# Coding 630 versus 632



## LLovett (Dec 13, 2011)

Review of the coding suggestions from "top errors to avoid and specialty updates for 2012: OBGYN, slide 22 seems to indicate that we should code 632 (missed abortion) for diagnoses mole, molar pregnancy, GTD. This appears to clearly fit better under dx 630. Does anyone else find this confusing? Thanks, Laura


----------



## ajs (Dec 13, 2011)

LLovett said:


> Review of the coding suggestions from "top errors to avoid and specialty updates for 2012: OBGYN, slide 22 seems to indicate that we should code 632 (missed abortion) for diagnoses mole, molar pregnancy, GTD. This appears to clearly fit better under dx 630. Does anyone else find this confusing? Thanks, Laura



I have not seen that presentation, but there must be further explanantion that goes along with it.  

Code 630 covers Hydatidiform Mole, which has very specific qualifications to be considered a Hydatidiform molar pregnancy "Abnormal product of pregnancy; marked by mass of cysts resembling bunch of grapes due to chorionic villi proliferation, and dissolution; must be surgically removed."  Depending on the results of lab testing, this type of pregnancy can mean chemotherapy and/or hysterectomy due to the very high risk of cancer.

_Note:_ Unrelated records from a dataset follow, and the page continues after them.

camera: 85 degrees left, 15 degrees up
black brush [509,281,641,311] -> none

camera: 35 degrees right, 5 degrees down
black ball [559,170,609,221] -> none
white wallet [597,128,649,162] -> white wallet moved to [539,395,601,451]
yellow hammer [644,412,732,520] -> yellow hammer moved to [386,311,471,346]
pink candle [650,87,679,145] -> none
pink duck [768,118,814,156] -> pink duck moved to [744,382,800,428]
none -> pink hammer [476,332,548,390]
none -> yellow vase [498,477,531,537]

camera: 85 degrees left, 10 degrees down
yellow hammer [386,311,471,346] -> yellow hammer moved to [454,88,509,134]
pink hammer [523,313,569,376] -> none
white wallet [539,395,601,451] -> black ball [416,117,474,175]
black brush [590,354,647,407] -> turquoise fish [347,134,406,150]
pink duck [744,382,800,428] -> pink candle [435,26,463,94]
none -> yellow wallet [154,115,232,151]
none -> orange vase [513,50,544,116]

If you look in the index of ICD-9 2012 under Molar pregnancy, it actually leads you to 631.8 Other abnormal products of conception, which is a new code this year.  It is indicated for either molar pregnancy or blighted ovum.  And interestingly enough, 632 actually has an "excludes" note stating molar pregnancy is excluded from 632,

I think the 631.8, which now more correctly defines the blighted ovum, is perhaps the first choice for a molar pregnancy until the actual pathology comes back that shows the trophoblastic disease or the vesicluar mole.  631.8 is for Other Abnormal product of conception.


----------